• Exercise goal:
The answer is a number and nothing else: the count of lines in these entries containing the word "additional".

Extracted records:
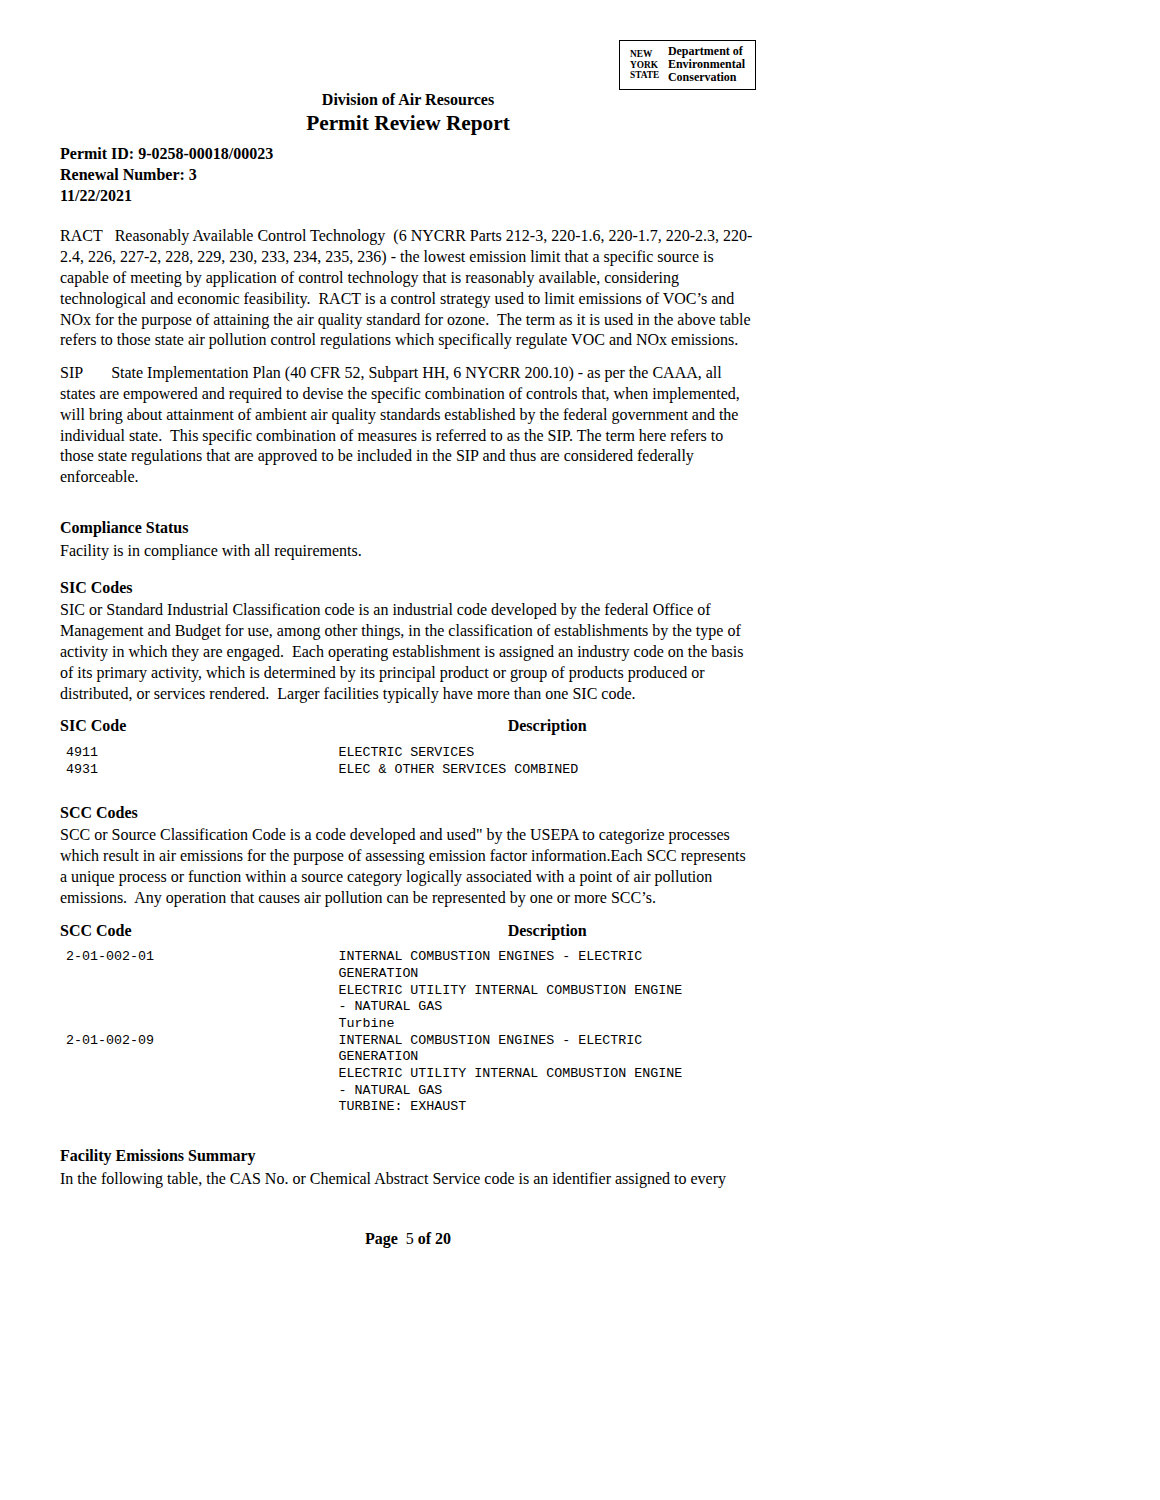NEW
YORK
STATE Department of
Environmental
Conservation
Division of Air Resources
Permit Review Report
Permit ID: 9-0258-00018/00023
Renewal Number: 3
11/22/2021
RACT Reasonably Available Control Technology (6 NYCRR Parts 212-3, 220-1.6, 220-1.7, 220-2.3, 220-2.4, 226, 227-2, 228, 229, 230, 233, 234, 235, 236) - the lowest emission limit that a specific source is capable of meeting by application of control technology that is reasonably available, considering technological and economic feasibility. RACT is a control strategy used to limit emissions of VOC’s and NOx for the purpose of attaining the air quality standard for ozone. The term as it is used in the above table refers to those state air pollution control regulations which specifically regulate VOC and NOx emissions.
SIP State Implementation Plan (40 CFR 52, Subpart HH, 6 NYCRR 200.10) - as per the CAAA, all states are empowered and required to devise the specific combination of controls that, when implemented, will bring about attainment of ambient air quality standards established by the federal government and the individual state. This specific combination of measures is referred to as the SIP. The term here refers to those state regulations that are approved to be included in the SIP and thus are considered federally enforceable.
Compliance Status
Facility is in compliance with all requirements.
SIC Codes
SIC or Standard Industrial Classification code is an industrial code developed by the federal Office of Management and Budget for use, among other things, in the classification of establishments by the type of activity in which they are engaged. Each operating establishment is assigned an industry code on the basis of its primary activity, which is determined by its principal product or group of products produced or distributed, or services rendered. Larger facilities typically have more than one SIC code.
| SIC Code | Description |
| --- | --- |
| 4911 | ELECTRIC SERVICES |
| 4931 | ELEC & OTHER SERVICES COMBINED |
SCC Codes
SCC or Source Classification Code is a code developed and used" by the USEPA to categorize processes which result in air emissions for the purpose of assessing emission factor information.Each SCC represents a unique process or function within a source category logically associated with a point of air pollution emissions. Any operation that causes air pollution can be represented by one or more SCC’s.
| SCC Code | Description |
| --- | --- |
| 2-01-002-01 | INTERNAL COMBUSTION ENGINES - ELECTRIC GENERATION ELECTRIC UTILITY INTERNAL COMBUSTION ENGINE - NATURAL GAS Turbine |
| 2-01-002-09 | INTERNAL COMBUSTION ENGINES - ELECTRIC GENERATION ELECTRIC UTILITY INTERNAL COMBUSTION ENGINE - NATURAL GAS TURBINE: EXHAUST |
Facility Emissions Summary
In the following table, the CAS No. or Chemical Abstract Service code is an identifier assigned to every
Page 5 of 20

---

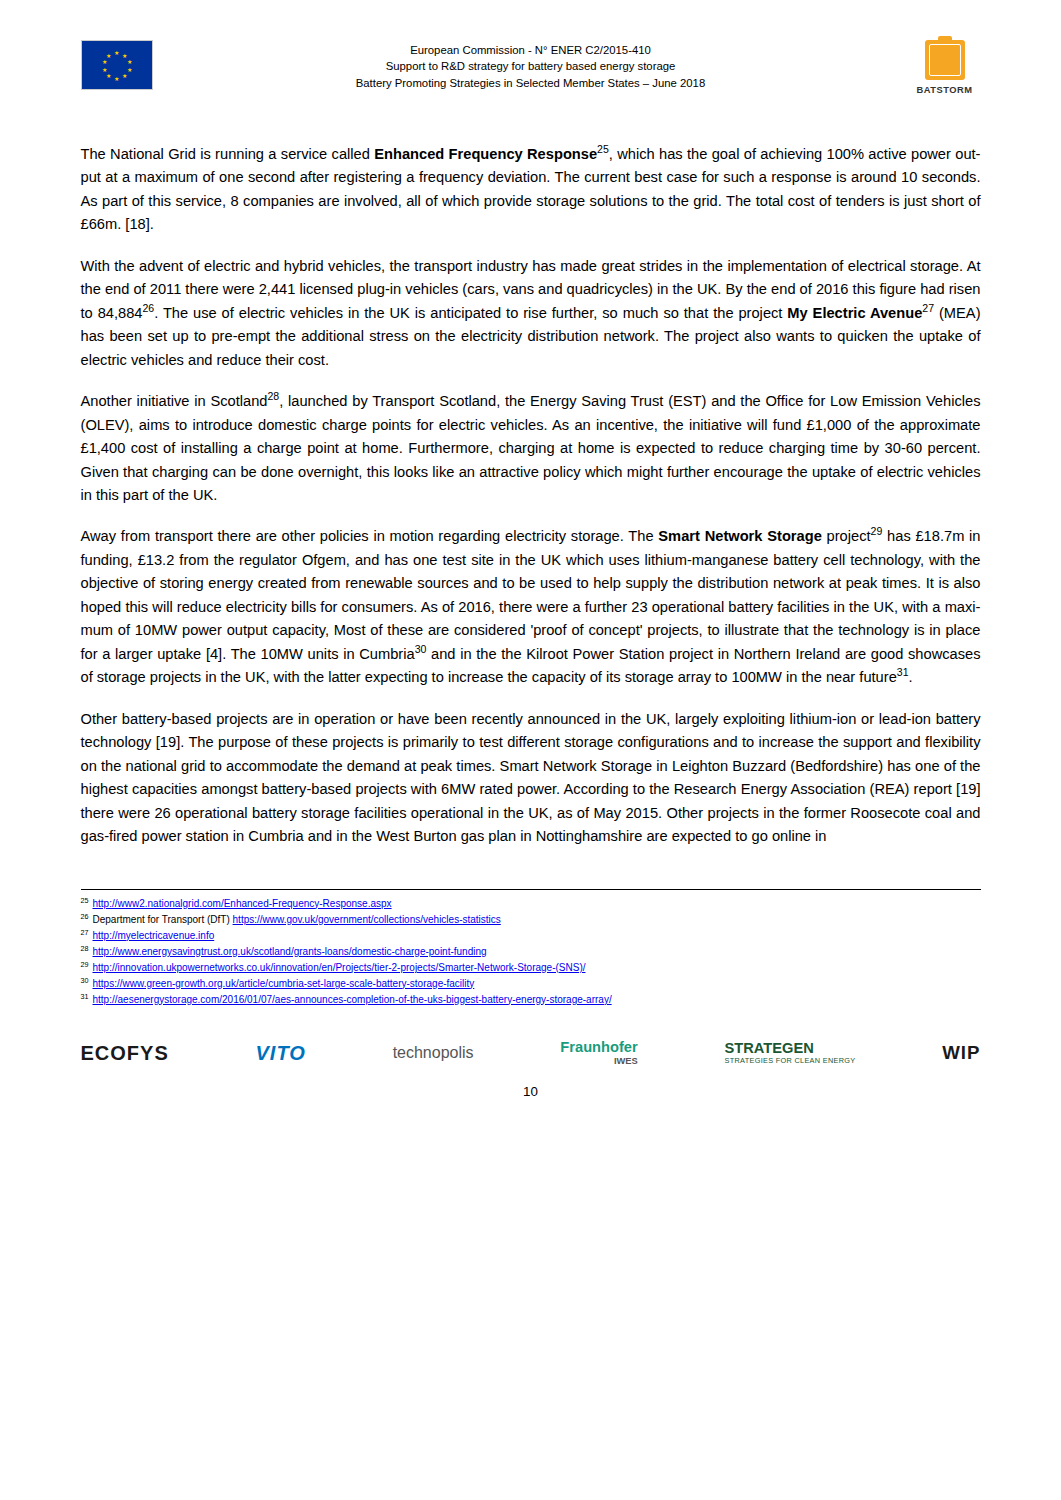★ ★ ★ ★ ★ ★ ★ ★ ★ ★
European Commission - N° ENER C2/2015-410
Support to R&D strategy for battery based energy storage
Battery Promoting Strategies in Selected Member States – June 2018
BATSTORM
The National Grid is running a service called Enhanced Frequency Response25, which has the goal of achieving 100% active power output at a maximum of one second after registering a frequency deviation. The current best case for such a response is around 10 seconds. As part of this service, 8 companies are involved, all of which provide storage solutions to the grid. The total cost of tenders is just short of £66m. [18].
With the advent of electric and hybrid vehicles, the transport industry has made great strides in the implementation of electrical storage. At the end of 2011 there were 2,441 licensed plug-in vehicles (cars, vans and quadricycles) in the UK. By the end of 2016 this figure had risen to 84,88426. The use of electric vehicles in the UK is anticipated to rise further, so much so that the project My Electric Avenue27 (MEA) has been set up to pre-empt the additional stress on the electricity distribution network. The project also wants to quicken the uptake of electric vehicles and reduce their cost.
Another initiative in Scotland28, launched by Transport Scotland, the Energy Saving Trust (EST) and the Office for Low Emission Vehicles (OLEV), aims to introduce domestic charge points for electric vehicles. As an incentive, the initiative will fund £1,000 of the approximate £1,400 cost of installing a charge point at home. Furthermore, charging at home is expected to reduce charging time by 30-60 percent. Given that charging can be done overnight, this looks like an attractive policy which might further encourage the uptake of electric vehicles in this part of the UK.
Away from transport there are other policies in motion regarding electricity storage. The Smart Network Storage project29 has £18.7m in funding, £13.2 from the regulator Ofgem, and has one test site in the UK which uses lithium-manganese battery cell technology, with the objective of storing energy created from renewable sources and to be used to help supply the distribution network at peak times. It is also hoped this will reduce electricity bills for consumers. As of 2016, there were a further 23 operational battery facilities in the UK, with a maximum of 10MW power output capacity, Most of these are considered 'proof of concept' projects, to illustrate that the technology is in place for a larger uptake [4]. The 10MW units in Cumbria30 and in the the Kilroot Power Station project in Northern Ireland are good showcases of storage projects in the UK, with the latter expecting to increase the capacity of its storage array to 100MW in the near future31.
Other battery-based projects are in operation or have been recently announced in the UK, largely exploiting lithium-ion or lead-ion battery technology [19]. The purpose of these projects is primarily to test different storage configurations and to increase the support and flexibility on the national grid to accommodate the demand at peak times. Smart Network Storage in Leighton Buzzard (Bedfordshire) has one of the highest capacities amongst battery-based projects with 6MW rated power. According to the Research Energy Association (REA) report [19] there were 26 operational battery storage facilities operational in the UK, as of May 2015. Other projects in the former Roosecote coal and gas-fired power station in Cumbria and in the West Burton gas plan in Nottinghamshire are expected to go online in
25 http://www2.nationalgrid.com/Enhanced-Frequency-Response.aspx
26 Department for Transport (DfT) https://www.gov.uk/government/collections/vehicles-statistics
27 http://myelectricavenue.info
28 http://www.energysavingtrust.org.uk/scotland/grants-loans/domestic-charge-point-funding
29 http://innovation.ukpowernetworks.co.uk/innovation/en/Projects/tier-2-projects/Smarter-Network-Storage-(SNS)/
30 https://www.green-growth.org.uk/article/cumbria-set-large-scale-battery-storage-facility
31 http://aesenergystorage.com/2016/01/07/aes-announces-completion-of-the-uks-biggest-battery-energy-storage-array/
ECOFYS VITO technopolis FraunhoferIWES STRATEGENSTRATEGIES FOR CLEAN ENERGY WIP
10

* * *

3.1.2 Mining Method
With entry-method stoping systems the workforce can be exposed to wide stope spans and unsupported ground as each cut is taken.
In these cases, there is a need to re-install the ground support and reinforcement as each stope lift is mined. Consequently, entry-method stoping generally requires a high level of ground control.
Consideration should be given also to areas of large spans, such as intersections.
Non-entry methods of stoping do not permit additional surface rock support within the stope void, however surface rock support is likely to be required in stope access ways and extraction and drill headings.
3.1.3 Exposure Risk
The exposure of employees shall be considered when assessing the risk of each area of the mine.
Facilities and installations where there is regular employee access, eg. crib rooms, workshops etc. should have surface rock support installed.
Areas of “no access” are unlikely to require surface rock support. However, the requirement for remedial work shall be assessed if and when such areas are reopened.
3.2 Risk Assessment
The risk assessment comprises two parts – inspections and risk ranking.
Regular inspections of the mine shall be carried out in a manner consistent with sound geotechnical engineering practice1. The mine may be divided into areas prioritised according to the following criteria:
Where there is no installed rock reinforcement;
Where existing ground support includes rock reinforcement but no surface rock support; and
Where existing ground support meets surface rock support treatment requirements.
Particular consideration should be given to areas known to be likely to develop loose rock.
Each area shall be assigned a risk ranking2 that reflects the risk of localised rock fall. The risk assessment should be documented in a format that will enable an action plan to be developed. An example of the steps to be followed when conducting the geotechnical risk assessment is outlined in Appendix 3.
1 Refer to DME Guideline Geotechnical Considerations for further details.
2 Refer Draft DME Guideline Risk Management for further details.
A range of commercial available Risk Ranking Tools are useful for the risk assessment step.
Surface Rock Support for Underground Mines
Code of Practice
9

• Your solution:
2